*** Begin section ***
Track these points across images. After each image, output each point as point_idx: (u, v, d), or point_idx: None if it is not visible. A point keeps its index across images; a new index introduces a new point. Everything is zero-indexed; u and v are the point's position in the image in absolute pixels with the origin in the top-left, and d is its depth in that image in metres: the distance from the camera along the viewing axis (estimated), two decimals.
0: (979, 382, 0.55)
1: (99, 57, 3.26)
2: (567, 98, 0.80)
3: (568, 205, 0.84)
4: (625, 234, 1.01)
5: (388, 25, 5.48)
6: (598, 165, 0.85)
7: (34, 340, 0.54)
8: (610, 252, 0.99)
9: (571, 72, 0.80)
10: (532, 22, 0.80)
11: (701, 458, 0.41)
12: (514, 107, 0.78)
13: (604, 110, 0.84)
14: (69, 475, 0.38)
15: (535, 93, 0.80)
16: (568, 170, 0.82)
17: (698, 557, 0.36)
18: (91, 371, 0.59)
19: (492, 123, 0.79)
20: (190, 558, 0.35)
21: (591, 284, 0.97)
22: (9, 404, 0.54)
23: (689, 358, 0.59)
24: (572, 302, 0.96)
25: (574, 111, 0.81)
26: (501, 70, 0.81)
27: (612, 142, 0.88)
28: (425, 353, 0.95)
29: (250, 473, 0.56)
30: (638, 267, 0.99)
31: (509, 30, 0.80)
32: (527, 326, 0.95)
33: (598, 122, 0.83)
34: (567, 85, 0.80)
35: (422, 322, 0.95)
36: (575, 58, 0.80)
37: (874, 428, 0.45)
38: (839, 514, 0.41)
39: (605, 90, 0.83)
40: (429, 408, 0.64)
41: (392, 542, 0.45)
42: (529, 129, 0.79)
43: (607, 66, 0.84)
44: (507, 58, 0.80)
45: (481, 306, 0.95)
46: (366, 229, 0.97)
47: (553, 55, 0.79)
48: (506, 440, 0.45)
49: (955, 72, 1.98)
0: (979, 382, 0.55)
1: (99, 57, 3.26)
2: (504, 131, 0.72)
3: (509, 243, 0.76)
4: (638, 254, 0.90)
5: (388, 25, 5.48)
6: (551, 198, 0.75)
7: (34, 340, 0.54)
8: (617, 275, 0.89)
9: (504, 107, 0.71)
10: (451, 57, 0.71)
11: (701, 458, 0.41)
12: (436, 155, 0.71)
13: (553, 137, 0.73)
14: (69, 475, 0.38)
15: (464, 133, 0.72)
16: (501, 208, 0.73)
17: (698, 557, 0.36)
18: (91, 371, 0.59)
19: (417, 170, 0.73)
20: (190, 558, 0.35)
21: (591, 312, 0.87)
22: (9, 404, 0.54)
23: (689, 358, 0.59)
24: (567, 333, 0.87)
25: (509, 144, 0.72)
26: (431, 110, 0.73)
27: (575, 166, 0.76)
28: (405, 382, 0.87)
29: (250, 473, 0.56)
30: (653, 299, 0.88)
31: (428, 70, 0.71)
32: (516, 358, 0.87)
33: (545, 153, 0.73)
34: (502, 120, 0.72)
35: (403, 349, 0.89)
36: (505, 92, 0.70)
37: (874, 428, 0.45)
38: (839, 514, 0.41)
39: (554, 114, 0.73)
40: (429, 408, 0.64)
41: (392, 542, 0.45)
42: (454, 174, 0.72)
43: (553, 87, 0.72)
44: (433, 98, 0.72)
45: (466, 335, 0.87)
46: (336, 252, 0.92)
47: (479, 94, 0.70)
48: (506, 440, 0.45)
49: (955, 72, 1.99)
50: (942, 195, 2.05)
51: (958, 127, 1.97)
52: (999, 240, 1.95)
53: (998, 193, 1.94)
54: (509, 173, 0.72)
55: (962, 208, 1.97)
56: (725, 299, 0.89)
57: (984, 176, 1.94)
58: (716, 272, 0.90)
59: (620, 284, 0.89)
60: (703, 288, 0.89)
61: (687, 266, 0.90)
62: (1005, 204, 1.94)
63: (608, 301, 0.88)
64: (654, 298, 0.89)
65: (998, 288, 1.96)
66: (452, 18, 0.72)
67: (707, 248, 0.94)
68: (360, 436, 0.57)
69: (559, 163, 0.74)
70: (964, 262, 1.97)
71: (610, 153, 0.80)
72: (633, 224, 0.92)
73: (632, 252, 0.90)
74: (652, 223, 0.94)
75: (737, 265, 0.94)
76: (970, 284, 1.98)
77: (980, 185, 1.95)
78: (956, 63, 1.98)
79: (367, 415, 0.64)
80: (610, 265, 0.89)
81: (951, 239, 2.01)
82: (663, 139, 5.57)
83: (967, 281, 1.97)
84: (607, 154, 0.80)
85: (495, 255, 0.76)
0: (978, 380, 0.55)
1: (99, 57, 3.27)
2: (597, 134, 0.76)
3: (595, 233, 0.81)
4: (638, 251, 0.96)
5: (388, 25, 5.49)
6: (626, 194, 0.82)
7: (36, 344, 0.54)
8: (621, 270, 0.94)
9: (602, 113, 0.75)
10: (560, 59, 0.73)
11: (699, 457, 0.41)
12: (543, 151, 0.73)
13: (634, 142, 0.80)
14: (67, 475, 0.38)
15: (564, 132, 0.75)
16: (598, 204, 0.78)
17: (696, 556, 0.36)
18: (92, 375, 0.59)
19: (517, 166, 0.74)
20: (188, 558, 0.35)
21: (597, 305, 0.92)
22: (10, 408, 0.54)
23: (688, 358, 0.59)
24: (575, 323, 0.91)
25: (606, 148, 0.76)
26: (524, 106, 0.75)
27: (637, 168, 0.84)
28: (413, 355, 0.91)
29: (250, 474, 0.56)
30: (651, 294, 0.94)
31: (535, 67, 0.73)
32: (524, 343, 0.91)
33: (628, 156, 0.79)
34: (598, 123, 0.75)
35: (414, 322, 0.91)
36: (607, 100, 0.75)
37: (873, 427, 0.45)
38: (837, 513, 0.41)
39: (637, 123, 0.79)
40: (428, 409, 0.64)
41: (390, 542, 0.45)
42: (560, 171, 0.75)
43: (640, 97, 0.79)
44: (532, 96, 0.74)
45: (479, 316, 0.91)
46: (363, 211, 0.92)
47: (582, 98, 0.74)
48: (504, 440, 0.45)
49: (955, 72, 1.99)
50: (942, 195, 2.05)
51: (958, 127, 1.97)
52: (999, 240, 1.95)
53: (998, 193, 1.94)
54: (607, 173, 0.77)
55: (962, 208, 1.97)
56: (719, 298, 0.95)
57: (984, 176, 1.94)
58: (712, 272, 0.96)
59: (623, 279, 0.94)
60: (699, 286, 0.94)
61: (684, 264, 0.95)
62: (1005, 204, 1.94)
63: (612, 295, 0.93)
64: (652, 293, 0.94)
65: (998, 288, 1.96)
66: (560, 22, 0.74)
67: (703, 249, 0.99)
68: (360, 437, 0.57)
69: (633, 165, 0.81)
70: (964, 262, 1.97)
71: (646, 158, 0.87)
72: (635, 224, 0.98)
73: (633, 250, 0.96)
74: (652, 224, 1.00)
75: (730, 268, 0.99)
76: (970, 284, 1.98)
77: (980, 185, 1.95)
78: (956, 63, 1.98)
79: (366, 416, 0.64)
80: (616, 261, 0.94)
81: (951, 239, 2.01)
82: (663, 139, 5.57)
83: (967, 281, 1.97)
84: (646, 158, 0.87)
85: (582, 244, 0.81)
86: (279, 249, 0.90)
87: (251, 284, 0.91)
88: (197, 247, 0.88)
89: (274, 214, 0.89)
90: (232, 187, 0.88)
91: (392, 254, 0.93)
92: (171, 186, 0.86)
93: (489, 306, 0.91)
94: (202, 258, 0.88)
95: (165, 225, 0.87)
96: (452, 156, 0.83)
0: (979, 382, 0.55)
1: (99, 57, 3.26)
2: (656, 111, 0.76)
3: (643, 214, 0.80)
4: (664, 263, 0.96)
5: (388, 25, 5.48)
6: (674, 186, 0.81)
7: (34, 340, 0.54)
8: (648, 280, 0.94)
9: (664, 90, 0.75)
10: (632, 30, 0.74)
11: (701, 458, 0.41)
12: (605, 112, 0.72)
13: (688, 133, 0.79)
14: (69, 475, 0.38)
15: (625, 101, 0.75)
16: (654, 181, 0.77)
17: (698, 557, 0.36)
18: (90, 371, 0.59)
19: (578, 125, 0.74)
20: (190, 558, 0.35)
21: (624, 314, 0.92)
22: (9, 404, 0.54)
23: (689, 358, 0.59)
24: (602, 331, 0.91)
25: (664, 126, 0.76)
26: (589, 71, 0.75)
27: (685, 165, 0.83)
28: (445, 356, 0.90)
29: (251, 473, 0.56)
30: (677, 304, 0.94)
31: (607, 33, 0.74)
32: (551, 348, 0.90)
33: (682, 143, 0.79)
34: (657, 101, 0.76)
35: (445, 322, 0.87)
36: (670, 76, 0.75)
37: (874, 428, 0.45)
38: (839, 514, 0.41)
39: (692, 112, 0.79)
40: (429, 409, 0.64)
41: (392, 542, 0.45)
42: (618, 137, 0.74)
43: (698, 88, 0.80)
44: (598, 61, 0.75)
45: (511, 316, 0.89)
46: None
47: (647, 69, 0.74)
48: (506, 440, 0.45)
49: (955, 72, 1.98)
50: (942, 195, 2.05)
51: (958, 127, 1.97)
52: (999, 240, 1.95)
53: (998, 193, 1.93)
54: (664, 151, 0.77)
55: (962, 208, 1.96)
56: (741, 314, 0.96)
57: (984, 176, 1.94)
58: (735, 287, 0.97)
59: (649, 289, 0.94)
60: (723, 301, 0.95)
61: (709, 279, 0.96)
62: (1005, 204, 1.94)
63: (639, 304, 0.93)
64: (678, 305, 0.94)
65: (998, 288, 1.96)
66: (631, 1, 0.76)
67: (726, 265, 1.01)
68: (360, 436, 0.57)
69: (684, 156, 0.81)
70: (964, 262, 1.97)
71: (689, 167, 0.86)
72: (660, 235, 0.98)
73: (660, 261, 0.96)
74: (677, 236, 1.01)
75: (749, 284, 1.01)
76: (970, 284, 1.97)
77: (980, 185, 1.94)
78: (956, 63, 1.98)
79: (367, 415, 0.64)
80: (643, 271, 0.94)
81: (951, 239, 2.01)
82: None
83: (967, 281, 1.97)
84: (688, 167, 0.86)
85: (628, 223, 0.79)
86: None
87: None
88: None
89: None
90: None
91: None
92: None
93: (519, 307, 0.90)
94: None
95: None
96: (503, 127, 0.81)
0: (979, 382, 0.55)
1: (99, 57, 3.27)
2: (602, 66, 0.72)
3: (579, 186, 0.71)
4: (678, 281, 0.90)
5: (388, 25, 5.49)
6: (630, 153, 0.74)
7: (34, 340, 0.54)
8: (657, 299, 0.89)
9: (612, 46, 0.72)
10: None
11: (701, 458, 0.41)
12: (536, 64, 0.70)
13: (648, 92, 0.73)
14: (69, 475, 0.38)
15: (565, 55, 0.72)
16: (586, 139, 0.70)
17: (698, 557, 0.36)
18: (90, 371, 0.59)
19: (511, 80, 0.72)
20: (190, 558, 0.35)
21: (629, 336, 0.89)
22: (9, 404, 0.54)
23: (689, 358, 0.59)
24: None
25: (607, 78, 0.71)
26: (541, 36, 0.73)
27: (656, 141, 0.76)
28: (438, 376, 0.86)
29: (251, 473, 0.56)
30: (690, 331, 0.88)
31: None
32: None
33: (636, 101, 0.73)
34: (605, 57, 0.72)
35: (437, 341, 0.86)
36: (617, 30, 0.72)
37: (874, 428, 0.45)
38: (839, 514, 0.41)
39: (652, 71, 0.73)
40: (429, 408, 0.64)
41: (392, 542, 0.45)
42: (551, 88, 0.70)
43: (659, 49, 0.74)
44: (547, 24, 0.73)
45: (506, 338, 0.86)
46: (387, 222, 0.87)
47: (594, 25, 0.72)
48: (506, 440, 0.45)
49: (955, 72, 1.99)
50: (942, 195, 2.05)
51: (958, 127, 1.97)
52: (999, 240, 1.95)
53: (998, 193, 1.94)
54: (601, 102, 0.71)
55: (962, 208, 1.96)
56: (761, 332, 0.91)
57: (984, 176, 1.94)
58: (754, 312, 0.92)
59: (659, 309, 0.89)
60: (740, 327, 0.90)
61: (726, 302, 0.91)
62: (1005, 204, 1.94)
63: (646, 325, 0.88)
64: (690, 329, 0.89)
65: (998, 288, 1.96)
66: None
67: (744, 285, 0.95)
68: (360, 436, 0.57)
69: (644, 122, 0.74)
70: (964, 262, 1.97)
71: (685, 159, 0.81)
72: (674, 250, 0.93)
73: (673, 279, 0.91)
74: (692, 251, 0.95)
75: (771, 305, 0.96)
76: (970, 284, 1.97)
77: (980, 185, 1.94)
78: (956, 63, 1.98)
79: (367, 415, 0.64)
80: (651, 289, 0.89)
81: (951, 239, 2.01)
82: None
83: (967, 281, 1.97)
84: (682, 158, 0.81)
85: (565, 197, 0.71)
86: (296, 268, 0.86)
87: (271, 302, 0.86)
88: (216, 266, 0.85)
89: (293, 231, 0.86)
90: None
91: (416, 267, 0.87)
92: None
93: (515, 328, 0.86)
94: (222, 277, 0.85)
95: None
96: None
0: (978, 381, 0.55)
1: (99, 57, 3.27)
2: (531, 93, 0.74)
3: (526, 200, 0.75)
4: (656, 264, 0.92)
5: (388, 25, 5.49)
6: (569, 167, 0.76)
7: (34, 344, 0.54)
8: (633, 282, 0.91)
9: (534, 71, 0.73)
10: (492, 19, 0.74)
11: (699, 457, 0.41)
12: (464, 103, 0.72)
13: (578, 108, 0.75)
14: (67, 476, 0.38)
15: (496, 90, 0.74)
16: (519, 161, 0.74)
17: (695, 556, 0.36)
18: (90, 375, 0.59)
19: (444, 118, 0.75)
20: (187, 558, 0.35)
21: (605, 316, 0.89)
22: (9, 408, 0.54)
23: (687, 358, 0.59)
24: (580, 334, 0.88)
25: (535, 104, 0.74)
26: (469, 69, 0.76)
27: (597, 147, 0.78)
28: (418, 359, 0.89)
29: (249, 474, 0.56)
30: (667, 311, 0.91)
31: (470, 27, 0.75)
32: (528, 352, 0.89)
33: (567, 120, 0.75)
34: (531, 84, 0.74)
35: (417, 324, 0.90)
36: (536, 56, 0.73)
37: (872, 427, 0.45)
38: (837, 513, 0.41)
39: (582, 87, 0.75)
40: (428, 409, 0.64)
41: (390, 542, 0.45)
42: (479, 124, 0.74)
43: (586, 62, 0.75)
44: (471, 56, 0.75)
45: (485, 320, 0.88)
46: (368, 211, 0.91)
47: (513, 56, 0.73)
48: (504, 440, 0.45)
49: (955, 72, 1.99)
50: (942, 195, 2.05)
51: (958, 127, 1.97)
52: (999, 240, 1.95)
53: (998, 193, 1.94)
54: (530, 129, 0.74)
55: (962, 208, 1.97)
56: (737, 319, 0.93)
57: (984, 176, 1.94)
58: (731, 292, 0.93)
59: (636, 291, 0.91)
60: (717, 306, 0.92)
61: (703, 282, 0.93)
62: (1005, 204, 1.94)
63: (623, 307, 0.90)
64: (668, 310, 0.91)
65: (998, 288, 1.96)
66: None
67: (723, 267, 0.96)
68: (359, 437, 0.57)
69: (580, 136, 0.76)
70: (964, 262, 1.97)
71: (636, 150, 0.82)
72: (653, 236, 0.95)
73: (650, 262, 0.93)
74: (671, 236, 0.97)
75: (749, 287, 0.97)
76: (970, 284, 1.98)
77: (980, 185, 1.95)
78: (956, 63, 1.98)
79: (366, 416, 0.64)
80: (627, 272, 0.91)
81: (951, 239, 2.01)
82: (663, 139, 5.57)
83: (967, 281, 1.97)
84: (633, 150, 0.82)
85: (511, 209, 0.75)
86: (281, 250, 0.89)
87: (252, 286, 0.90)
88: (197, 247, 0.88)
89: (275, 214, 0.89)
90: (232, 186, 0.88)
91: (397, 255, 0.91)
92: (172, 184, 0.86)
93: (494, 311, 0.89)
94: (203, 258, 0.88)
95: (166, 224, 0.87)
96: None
*** End section ***
Please copy exactly the lines from the first line of the records above through the line containing "43: (607, 66, 0.84)", including both, and nothing more.

RESPONSE BELOW ::
Track these points across images. After each image, output each point as point_idx: (u, v, d), or point_idx: None if it is not visible. A point keeps its index across images; a new index introduces a new point. Everything is zero-indexed; u and v are the point's position in the image in absolute pixels with the origin in the top-left, and d is its depth in that image in metres: the distance from the camera along the viewing axis (estimated), two decimals.
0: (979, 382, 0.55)
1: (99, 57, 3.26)
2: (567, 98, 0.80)
3: (568, 205, 0.84)
4: (625, 234, 1.01)
5: (388, 25, 5.48)
6: (598, 165, 0.85)
7: (34, 340, 0.54)
8: (610, 252, 0.99)
9: (571, 72, 0.80)
10: (532, 22, 0.80)
11: (701, 458, 0.41)
12: (514, 107, 0.78)
13: (604, 110, 0.84)
14: (69, 475, 0.38)
15: (535, 93, 0.80)
16: (568, 170, 0.82)
17: (698, 557, 0.36)
18: (91, 371, 0.59)
19: (492, 123, 0.79)
20: (190, 558, 0.35)
21: (591, 284, 0.97)
22: (9, 404, 0.54)
23: (689, 358, 0.59)
24: (572, 302, 0.96)
25: (574, 111, 0.81)
26: (501, 70, 0.81)
27: (612, 142, 0.88)
28: (425, 353, 0.95)
29: (250, 473, 0.56)
30: (638, 267, 0.99)
31: (509, 30, 0.80)
32: (527, 326, 0.95)
33: (598, 122, 0.83)
34: (567, 85, 0.80)
35: (422, 322, 0.95)
36: (575, 58, 0.80)
37: (874, 428, 0.45)
38: (839, 514, 0.41)
39: (605, 90, 0.83)
40: (429, 408, 0.64)
41: (392, 542, 0.45)
42: (529, 129, 0.79)
43: (607, 66, 0.84)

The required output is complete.